[Opening Data shown section]
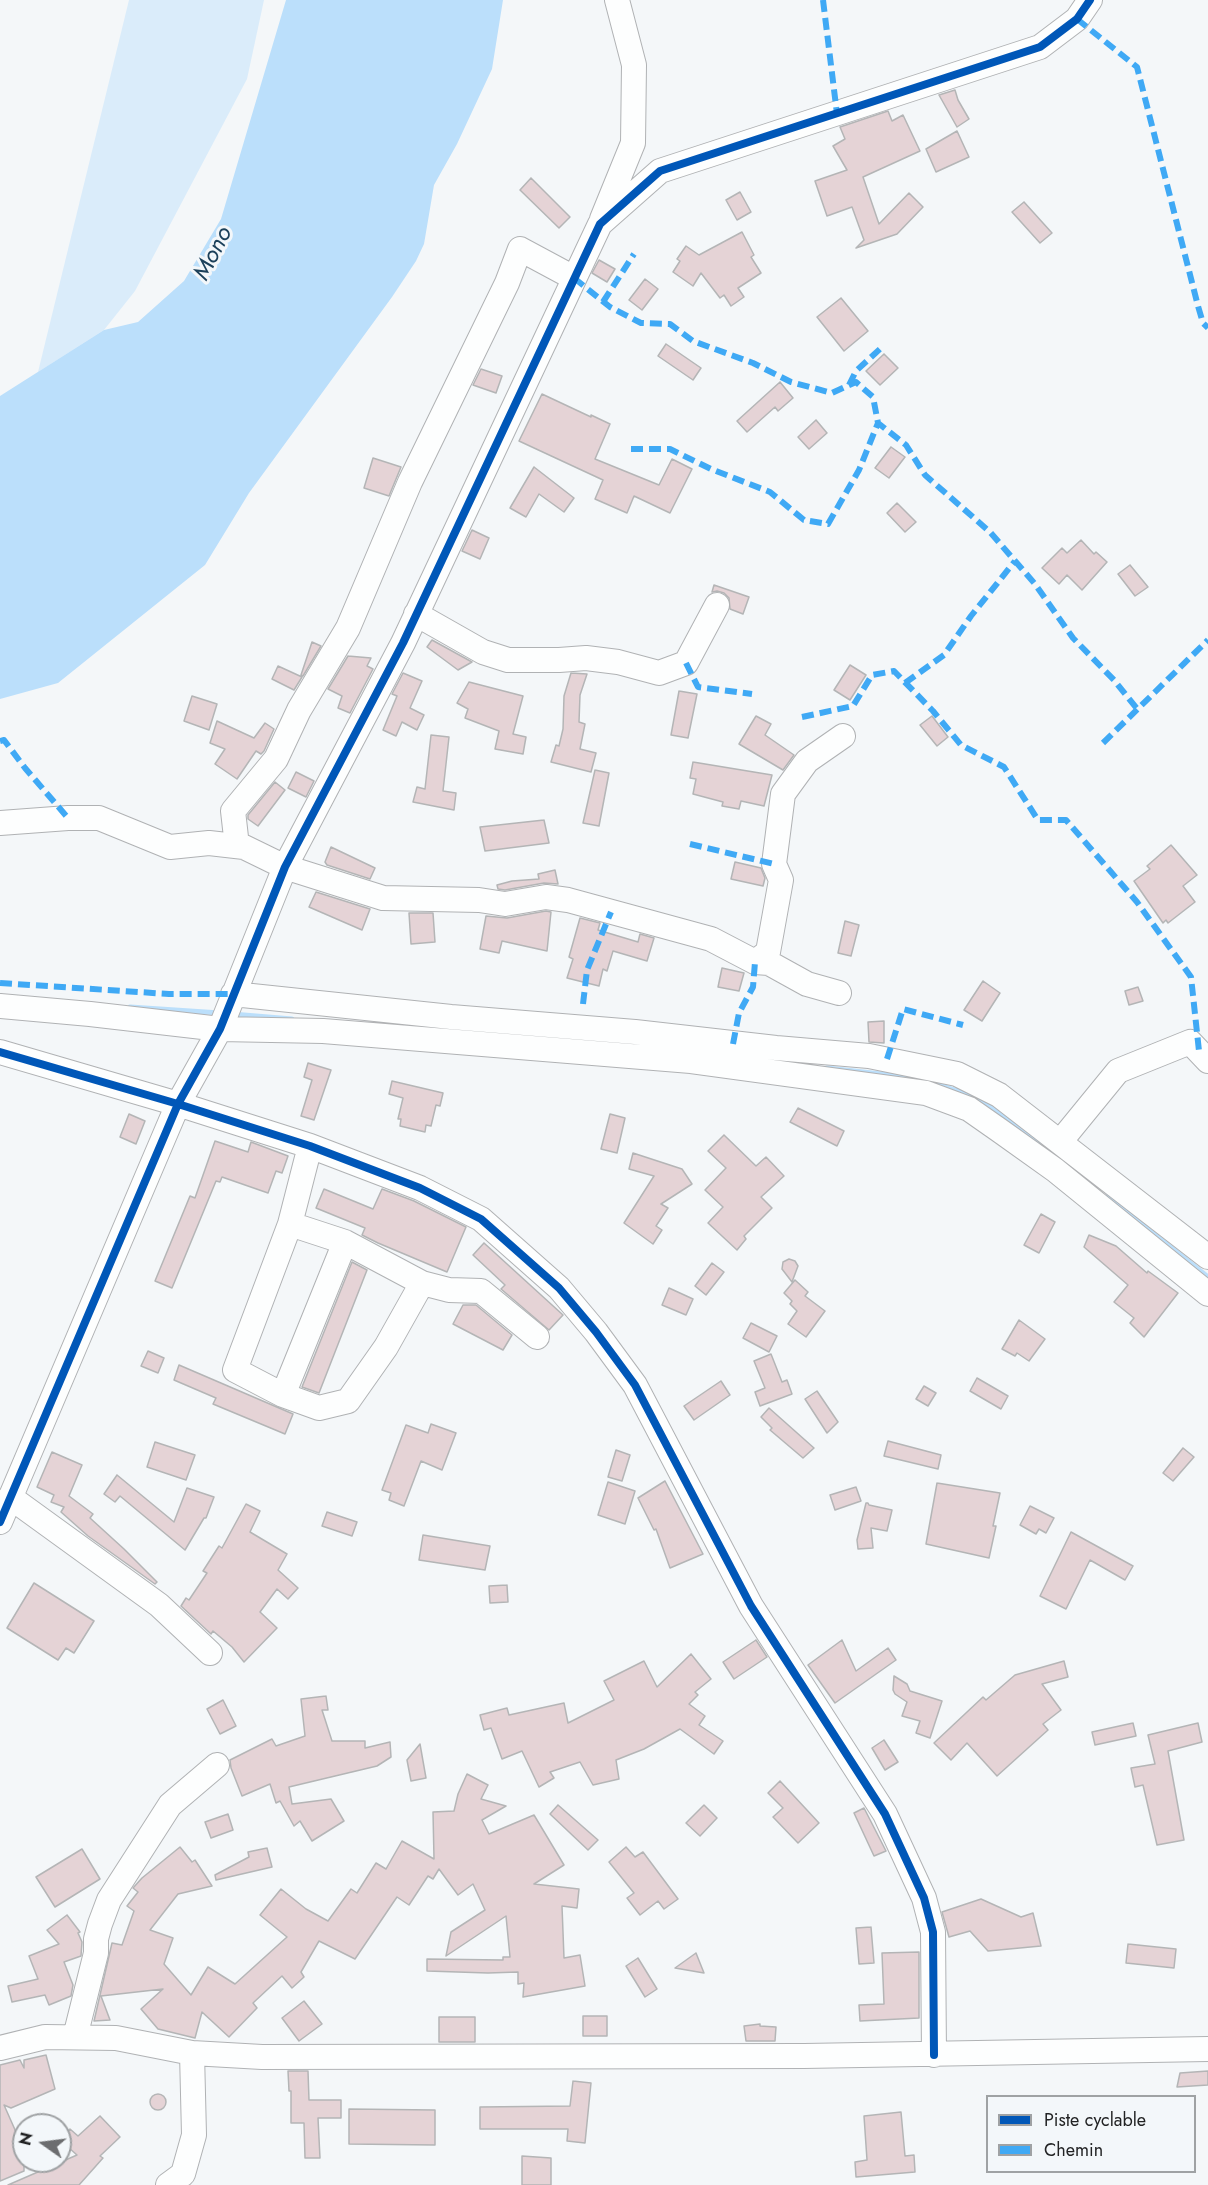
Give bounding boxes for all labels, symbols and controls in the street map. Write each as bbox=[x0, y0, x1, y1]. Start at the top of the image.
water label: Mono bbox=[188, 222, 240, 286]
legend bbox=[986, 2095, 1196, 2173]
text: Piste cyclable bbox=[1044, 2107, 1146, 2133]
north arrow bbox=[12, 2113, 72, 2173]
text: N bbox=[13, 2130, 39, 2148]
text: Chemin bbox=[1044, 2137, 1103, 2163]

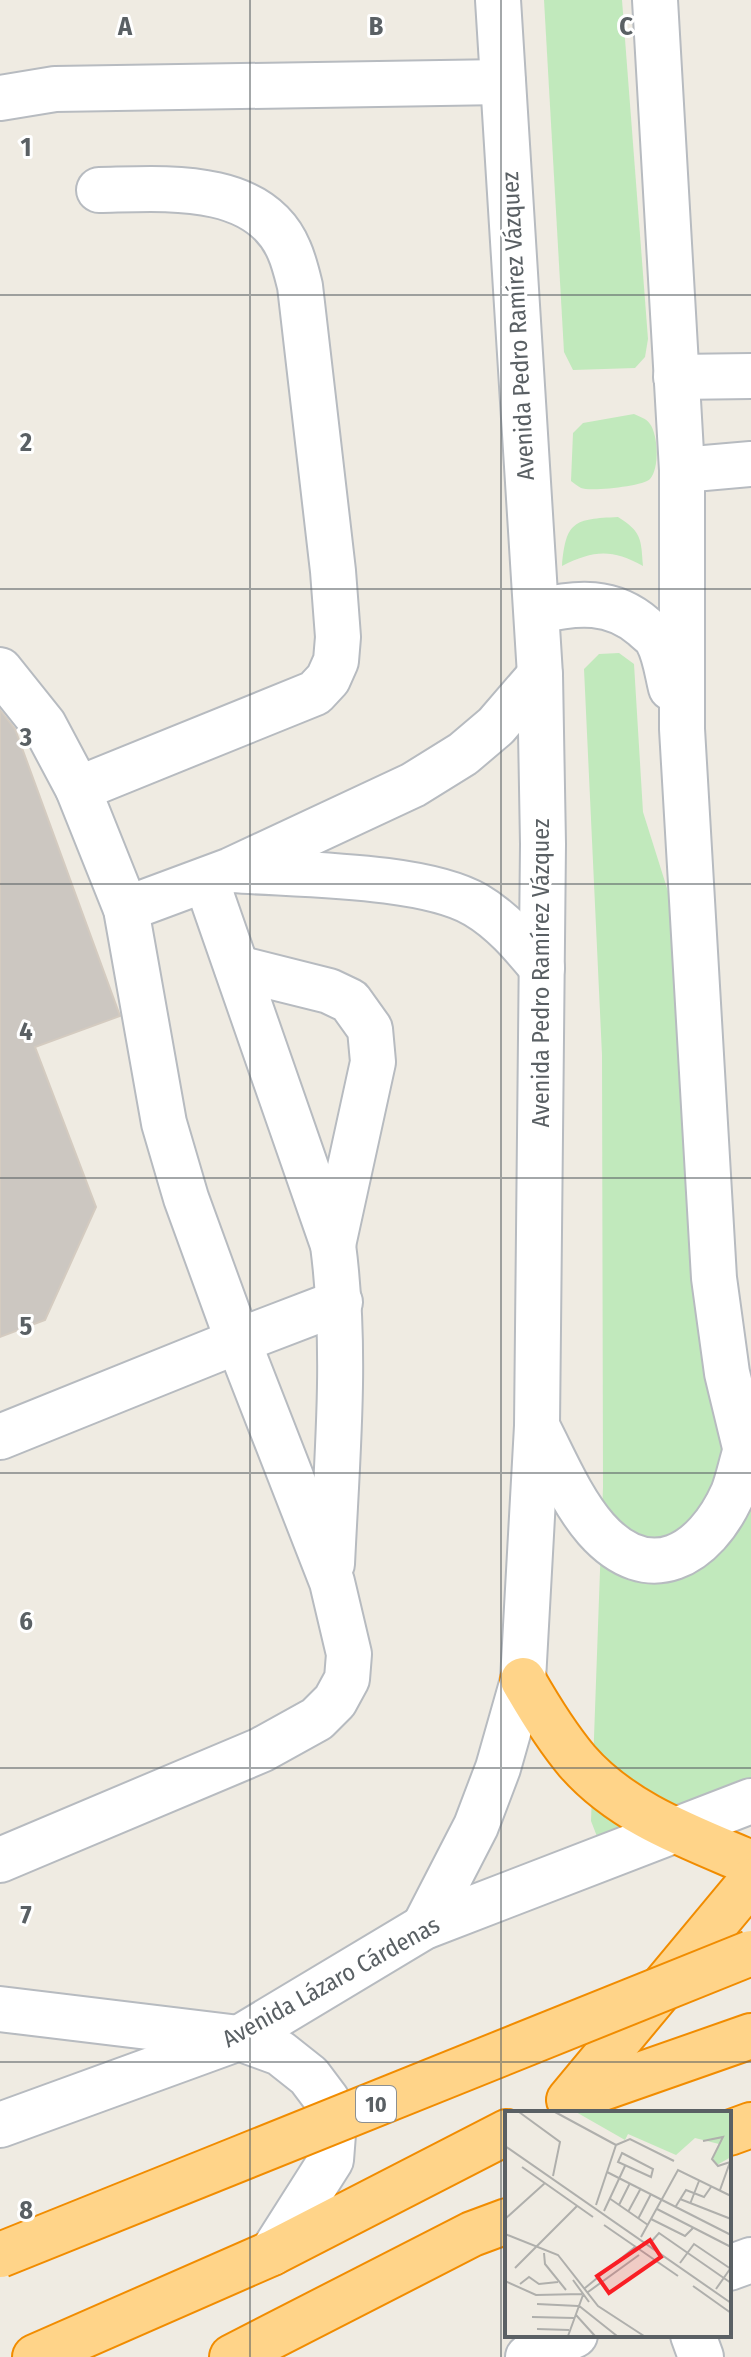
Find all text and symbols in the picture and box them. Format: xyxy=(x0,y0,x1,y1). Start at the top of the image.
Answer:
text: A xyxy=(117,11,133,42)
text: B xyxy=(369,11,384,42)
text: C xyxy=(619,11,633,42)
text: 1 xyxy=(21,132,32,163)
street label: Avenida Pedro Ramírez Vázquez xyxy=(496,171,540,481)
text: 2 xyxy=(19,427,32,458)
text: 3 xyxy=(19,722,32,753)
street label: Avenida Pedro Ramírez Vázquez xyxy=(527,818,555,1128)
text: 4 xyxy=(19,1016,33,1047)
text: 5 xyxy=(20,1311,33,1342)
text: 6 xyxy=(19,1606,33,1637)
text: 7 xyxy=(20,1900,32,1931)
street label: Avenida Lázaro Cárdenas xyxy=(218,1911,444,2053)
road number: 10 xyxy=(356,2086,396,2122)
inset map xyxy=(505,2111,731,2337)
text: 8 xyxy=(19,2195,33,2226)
[Closing Data shown section]
[Opening Data shown section]
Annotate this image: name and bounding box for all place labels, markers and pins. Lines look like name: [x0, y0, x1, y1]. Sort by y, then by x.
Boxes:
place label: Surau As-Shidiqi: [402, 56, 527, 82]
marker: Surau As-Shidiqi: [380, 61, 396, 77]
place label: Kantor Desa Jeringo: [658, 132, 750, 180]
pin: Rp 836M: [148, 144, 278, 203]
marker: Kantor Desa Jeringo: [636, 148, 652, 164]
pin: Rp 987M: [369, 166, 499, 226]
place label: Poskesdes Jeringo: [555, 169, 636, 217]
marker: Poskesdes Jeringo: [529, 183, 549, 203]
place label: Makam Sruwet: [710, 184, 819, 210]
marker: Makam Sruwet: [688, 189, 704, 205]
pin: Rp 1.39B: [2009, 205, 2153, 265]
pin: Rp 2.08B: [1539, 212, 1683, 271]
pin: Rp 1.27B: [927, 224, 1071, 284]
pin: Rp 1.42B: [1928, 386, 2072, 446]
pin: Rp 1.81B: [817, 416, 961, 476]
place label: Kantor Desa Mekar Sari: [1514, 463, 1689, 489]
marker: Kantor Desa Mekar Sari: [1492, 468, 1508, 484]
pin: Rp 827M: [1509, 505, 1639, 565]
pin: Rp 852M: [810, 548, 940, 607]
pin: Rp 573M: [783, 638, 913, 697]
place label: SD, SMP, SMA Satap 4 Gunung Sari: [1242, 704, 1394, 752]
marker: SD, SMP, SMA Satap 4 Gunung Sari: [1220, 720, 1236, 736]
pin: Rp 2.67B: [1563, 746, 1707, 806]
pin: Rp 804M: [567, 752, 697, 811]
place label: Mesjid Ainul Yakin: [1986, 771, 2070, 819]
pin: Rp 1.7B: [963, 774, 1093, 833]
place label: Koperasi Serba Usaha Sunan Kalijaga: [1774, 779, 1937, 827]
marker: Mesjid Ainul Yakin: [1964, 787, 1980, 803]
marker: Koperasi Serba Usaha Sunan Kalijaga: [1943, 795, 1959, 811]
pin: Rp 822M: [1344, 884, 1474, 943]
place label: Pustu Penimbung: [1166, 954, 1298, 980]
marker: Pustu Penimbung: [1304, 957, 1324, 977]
[Closing Data shown section]
• [Directions for this task]: Nothing but the lines above from the one that has "Give bounding boxes" down to the one that has "Find all text" belongs in the answer, copied exactly, without pictures.

• [Answer to this exercise]:
Give bounding boxes for all labels, symbols and controls in the street map. Write each as bbox=[x0, y0, x1, y1]. Start at the top of the image.
water label: Mono bbox=[188, 222, 240, 286]
legend bbox=[986, 2095, 1196, 2173]
text: Piste cyclable bbox=[1044, 2107, 1146, 2133]
north arrow bbox=[12, 2113, 72, 2173]
text: N bbox=[13, 2130, 39, 2148]
text: Chemin bbox=[1044, 2137, 1103, 2163]

Find all text and symbols in the picture and box them. Format: xyxy=(x0,y0,x1,y1). Start at the top of the image.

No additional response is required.